On December 1, the same day Police Superintendent Garry McCarthy got canned (er, asked to resign), Mayor Rahm Emanuel announced his new task force on police accountability. It’s what Chicagoans have been asking for, right? An independent group looking over CPD’s shoulder?

Not quite. Initially, at least, the group of six (which includes the city’s inspector general, Joseph Ferguson, and is led by former Massachusetts Governor Deval Patrick) was charged with three duties: looking at how the city’s existing Independent Police Review Authority handles police-involved shootings (such as the mishandling of the killing of Laquan McDonald, which led to McCarthy’s downfall), assessing how the CPD deals with cops who have repeated complaints against them, and offering up “best practices” for releasing videos of alleged police misconduct. 

Problem is, a task force is basically just a band of consultants—think Bain or McKinsey—engaged for a limited time to make recommendations. The task force can suggest all sorts of reform, but ultimately the mayor can do whatever he wants. 

Which brings us back to the Review Authority. IPRA’s staff—some of whom are retired Chicago Police Department officers—are employed full-time by the city for the purpose of investigating every police-involved shooting and complaint of police misconduct. (See “What is IPRA?” below.)

But despite its name, the Independent Police Review Authority is not truly independent: The mayor hires and fires the chief.  Nor does IPRA, like the new task force, have any real authority. It can make recommendations, but the CPD doesn’t have to follow them. 

Last summer, two former IPRA investigators claimed that the chief administrator, Scott Ando, pressured them to skew findings in favor of officers. (IPRA, since 2007, has concluded that only one of 400 police shootings failed to follow CPD guidelines.) One of those investigators, Lorenzo Davis, spoke out after he was fired in July for antipolice bias. Out of 348 cases that were completed from July through September in 2015, IPRA recommended disciplinary action in 24 of them. IPRA also referred 1,052 cases to CPD’s Bureau of Internal Affairs, which the superintendent’s office oversees. What gets investigated from there is at the discretion of the superintendent.
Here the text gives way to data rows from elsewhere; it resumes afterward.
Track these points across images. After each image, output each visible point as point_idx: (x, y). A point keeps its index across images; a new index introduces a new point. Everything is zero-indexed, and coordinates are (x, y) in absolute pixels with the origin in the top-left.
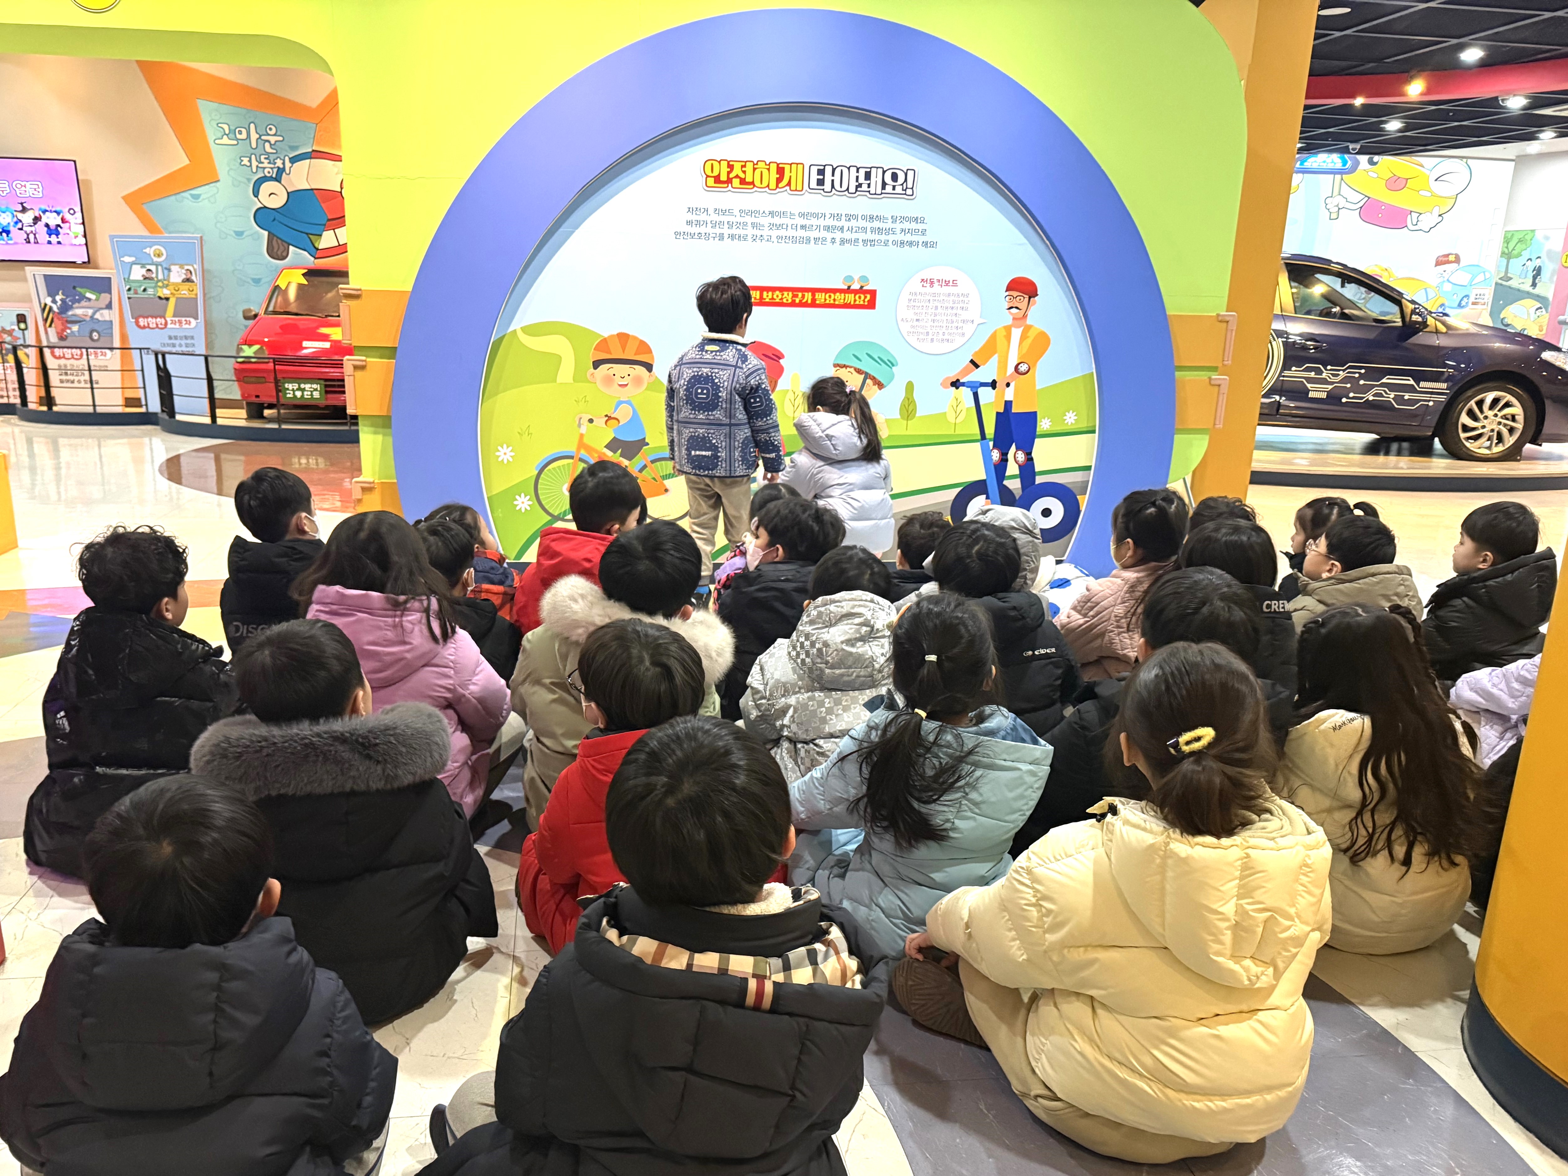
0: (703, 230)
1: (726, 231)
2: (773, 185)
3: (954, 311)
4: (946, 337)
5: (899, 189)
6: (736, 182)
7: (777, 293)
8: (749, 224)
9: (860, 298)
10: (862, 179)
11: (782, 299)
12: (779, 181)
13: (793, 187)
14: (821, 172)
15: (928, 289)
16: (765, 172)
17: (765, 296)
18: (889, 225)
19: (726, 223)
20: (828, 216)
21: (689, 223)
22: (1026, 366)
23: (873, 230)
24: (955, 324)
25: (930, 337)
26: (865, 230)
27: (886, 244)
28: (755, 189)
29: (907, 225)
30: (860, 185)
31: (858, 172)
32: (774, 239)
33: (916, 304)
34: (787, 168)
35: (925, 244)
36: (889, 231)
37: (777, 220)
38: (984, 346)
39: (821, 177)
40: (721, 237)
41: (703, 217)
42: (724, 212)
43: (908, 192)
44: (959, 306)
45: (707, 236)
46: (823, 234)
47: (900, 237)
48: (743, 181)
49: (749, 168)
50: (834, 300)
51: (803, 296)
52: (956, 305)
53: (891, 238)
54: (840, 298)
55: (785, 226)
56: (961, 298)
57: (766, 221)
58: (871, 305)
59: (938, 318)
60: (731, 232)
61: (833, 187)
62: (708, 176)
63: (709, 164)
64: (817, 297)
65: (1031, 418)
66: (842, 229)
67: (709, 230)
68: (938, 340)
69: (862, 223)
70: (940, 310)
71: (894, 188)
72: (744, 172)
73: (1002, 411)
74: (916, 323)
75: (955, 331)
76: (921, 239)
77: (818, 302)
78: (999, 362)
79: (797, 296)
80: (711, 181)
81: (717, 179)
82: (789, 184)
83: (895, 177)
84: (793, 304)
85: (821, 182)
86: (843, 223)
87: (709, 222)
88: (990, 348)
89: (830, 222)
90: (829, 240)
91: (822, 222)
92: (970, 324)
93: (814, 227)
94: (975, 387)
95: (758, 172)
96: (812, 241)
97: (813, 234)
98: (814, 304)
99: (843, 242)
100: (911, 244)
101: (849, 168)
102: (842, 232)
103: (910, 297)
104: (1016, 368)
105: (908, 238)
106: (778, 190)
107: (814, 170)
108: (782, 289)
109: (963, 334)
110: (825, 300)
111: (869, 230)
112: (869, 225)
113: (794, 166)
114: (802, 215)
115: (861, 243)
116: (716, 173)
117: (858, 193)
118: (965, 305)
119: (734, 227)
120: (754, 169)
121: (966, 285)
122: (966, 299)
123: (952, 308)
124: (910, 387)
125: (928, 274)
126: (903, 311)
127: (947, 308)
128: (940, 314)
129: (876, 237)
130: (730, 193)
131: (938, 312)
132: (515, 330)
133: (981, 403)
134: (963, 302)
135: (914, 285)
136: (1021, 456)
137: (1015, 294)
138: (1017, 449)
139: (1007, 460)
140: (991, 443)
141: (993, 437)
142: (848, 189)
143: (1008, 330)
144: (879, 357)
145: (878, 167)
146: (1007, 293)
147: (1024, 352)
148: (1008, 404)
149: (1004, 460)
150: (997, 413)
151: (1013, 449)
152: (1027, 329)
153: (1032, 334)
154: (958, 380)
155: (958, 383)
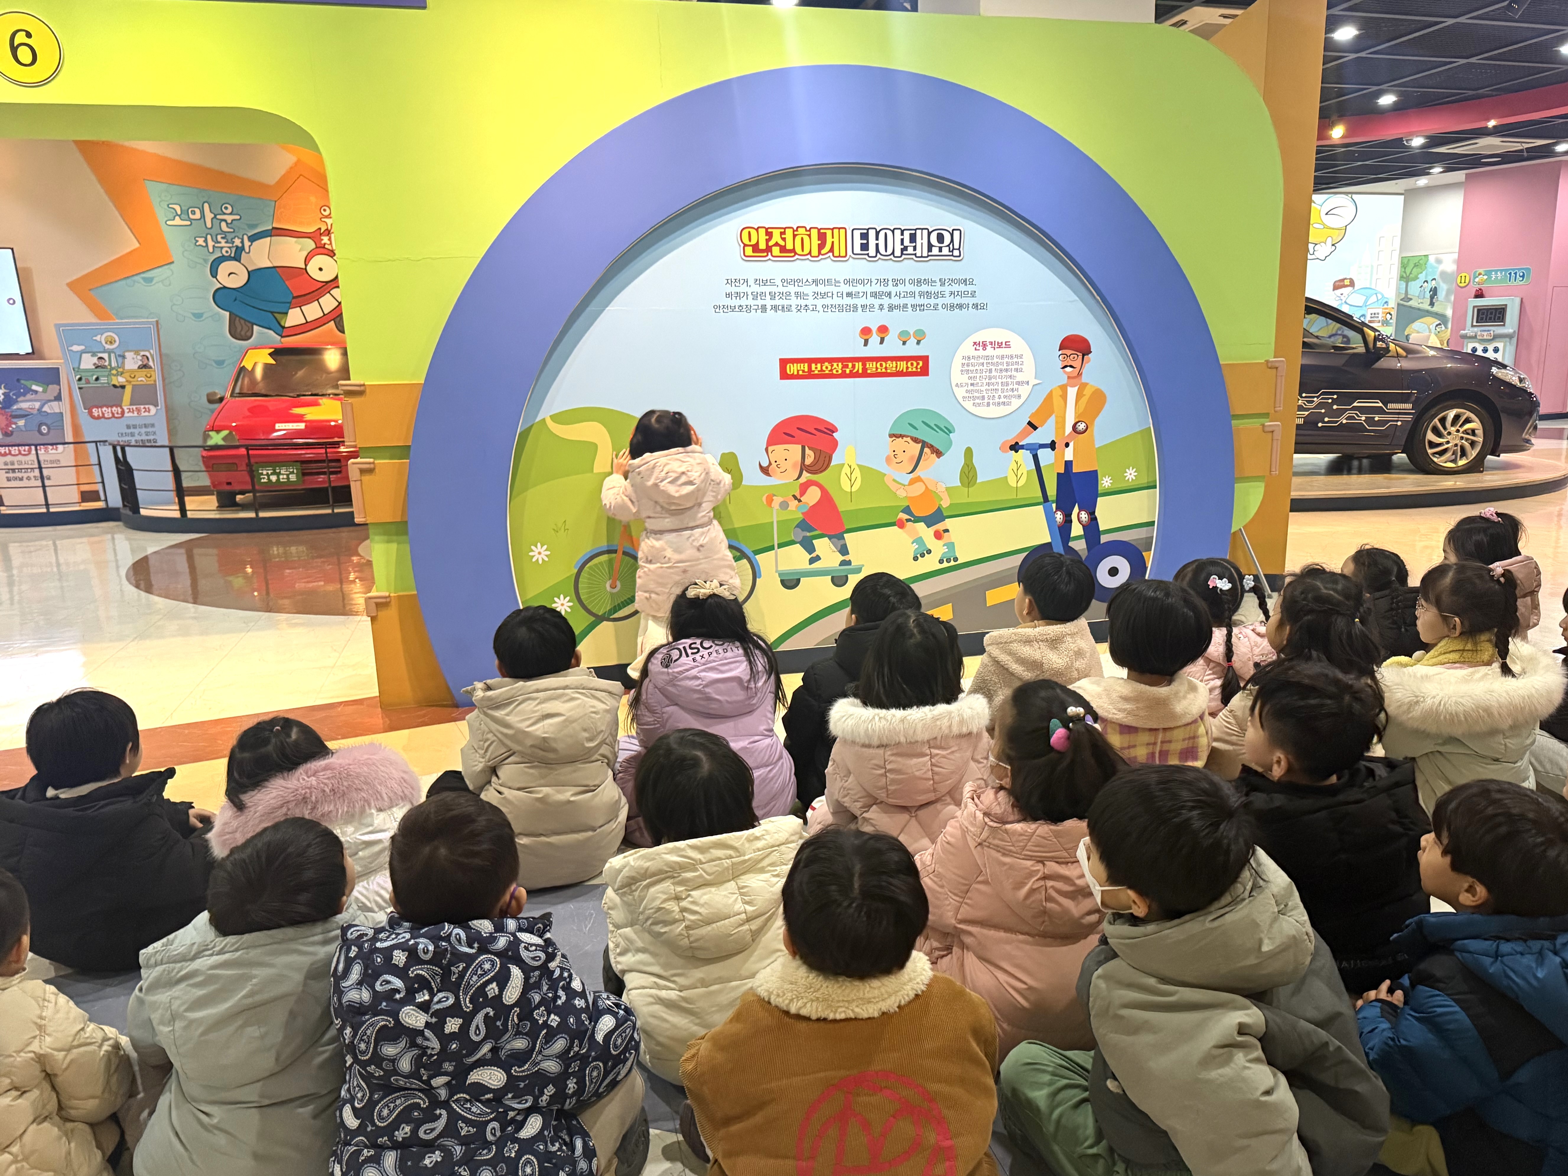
0: (743, 302)
1: (769, 302)
2: (815, 252)
3: (1009, 373)
4: (1002, 400)
5: (945, 251)
6: (776, 251)
7: (826, 364)
8: (793, 294)
9: (912, 364)
10: (907, 242)
11: (831, 370)
12: (821, 247)
13: (836, 253)
14: (864, 236)
15: (981, 353)
16: (806, 239)
17: (813, 369)
18: (938, 288)
19: (767, 294)
20: (875, 282)
21: (728, 295)
22: (1084, 424)
23: (921, 294)
24: (1011, 387)
25: (986, 400)
26: (913, 294)
27: (935, 307)
28: (797, 257)
29: (956, 288)
30: (906, 248)
31: (902, 234)
32: (819, 308)
33: (971, 368)
34: (829, 233)
35: (976, 306)
36: (937, 295)
37: (821, 289)
38: (1041, 406)
39: (865, 242)
40: (764, 308)
41: (743, 288)
42: (765, 283)
43: (955, 253)
44: (1013, 367)
45: (749, 308)
46: (871, 301)
47: (949, 300)
48: (783, 249)
49: (789, 234)
50: (886, 368)
51: (854, 366)
52: (1010, 367)
53: (940, 301)
54: (891, 366)
55: (830, 295)
56: (1015, 360)
57: (809, 290)
58: (924, 372)
59: (993, 381)
60: (774, 303)
61: (877, 251)
62: (745, 245)
63: (745, 232)
64: (867, 366)
65: (1092, 477)
66: (889, 294)
67: (750, 302)
68: (994, 404)
69: (910, 288)
70: (994, 373)
71: (940, 250)
72: (784, 239)
73: (1062, 472)
74: (970, 388)
75: (1011, 393)
76: (971, 301)
77: (869, 371)
78: (1057, 422)
79: (847, 366)
80: (749, 251)
81: (756, 248)
82: (832, 250)
83: (940, 238)
84: (844, 375)
85: (865, 247)
86: (890, 288)
87: (749, 293)
88: (1047, 408)
89: (877, 288)
90: (877, 307)
91: (868, 289)
92: (1026, 386)
93: (861, 294)
94: (1034, 449)
95: (798, 240)
96: (860, 309)
97: (860, 302)
98: (865, 374)
99: (891, 308)
100: (960, 306)
101: (893, 231)
102: (890, 298)
103: (964, 361)
104: (1074, 427)
105: (958, 300)
106: (821, 257)
107: (857, 234)
108: (831, 360)
109: (1019, 396)
110: (877, 368)
112: (917, 289)
113: (836, 231)
114: (847, 282)
115: (910, 309)
116: (754, 242)
117: (904, 257)
118: (1019, 367)
119: (777, 298)
120: (795, 236)
121: (1019, 346)
122: (1020, 360)
123: (1007, 370)
124: (969, 452)
125: (980, 337)
126: (957, 377)
127: (1001, 370)
128: (995, 377)
129: (925, 301)
130: (770, 262)
131: (992, 375)
132: (544, 419)
133: (1042, 465)
134: (1017, 363)
135: (967, 348)
136: (1084, 516)
137: (1069, 352)
138: (1080, 510)
139: (1071, 521)
140: (1054, 505)
141: (1055, 498)
142: (893, 253)
143: (1064, 389)
144: (936, 425)
145: (922, 229)
146: (1060, 352)
147: (1081, 410)
148: (1068, 464)
149: (1068, 521)
150: (1058, 474)
151: (1076, 509)
152: (1082, 387)
153: (1088, 392)
154: (1017, 443)
155: (1017, 447)
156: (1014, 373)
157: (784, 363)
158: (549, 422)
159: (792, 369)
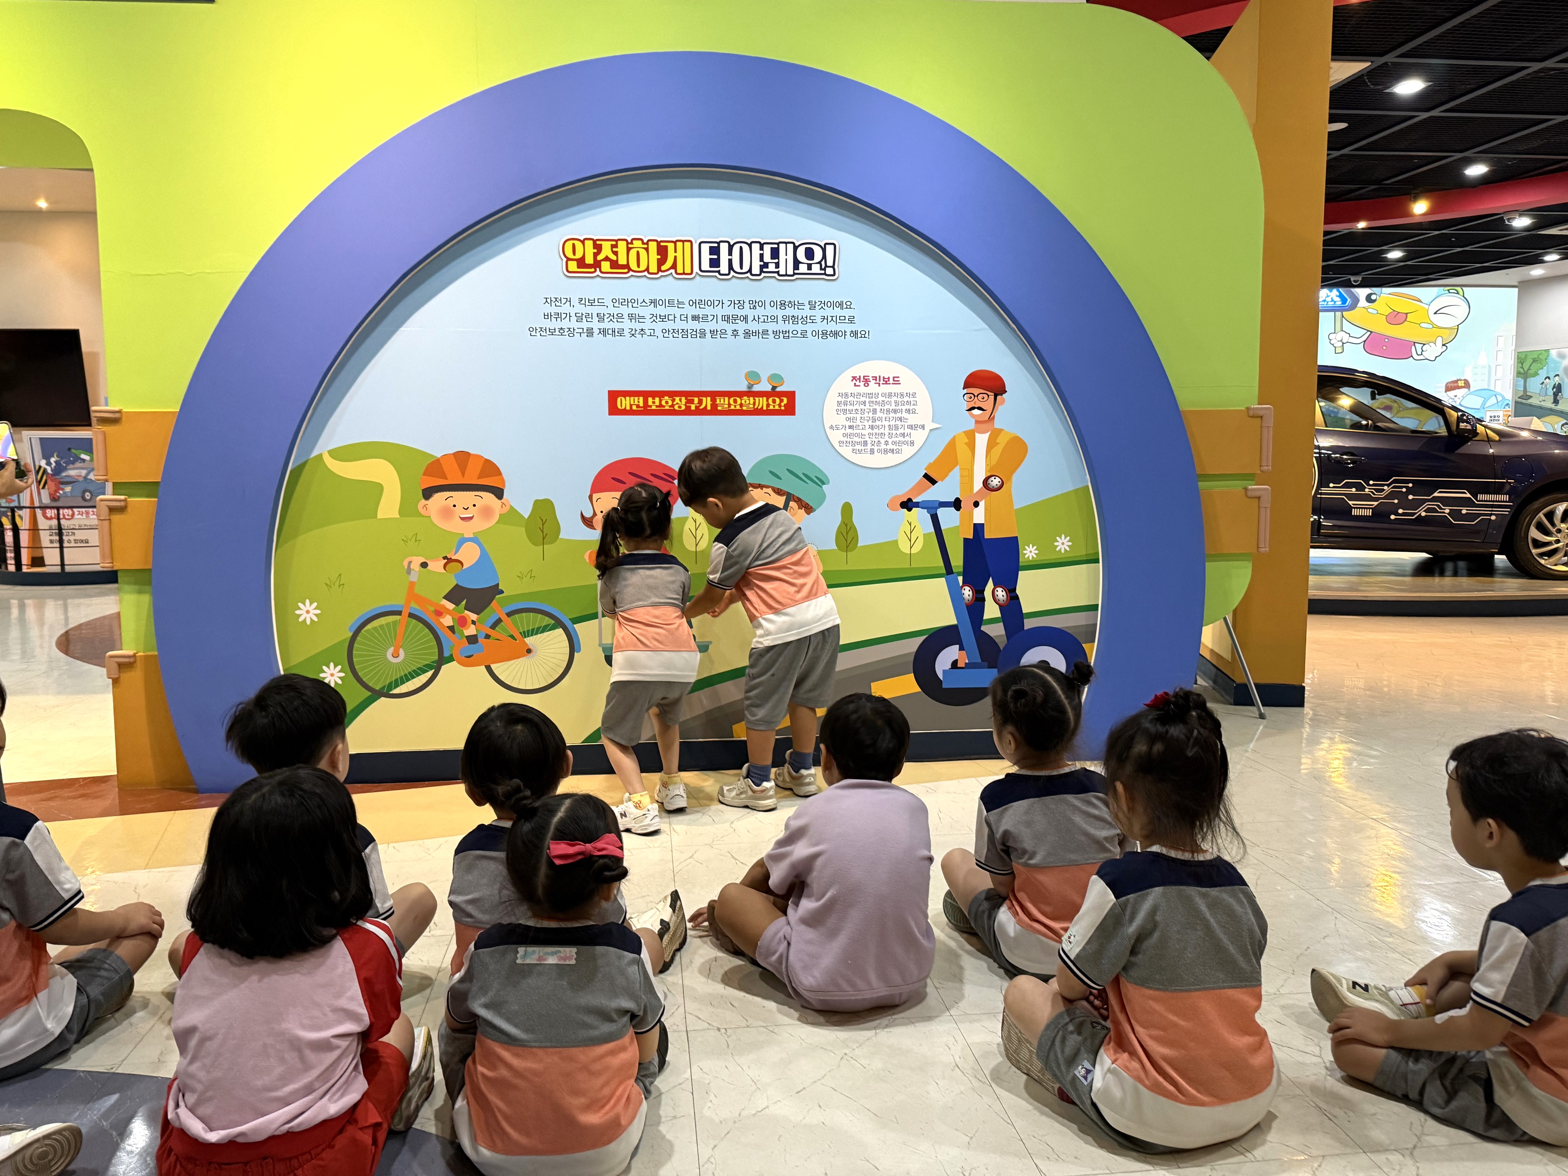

See where this is going?

“According to the data, there are far more terrible incidents that occur in Chicago than many other jurisdictions,” says Craig Futterman, the University of Chicago law professor who pushed for the release of the McDonald video. “What separates Chicago even more is the failure to have credible machinery to address police misconduct, to investigate it, to root it out. And to be honest about it.”

Other cities have figured out a better way. Take Cincinnati, which is considered by many criminal justice experts, including Futterman, to be the best model for police reform (for more on Cincinnati, read this). After riots spurred by a police shooting racked that city in 2001, its mayor called in the U.S. Department of Justice for advice—and to act as an independent monitor. Cincinnati also established a collaboration among the city, police department, and community groups, which laid out a rubric for holding police accountable. Among the new policies: Shortly after a police shooting, the department must hold a press conference and present dashcam video and audio recorded by the officer’s mike. Results have been concrete and substantial: Use-of-force incidents declined from 145 in 2002 to 22 in 2013. Does that make the police less effective? Not necessarily: The number of violent crimes also fell by almost half.

“In a world in which all you’re ever worried about is protection from litigation, you would never do that,” says Tracey Meares, a Yale law professor and member of President Obama’s Task Force on 21st Century Policing, commenting on the Cincinnati model. “But if you’re thinking about transparency and trust in your decisions, you might take a different approach.”

 

What is IPRA?

Mayor Richard M. Daley formed the Independent Police Review Authority in 2007 in response to the Jon Burge torture scandal. (Burge is an ex-cop convicted of abusing roughly 120 men to coerce confessions.) IPRA is composed of more than 80 (!) full-time city employees and is tasked with reviewing complaints of police misconduct.

Chief administrator Scott Ando, whom Mayor Emanuel promoted into the role after Ando spent three years as IPRA’s deputy chief, has led the group since 2014. Lorenzo Davis, the investigator fired last summer, claims that Ando and other IPRA leaders insisted he change his conclusions in six police shootings—cases in which Davis said officers were unjustified. Ando denied the accusations and said in a statement, “No one at IPRA has ever been asked to change their findings.”

 

Update Two days after this story was published online, Ando stepped down from the IPRA.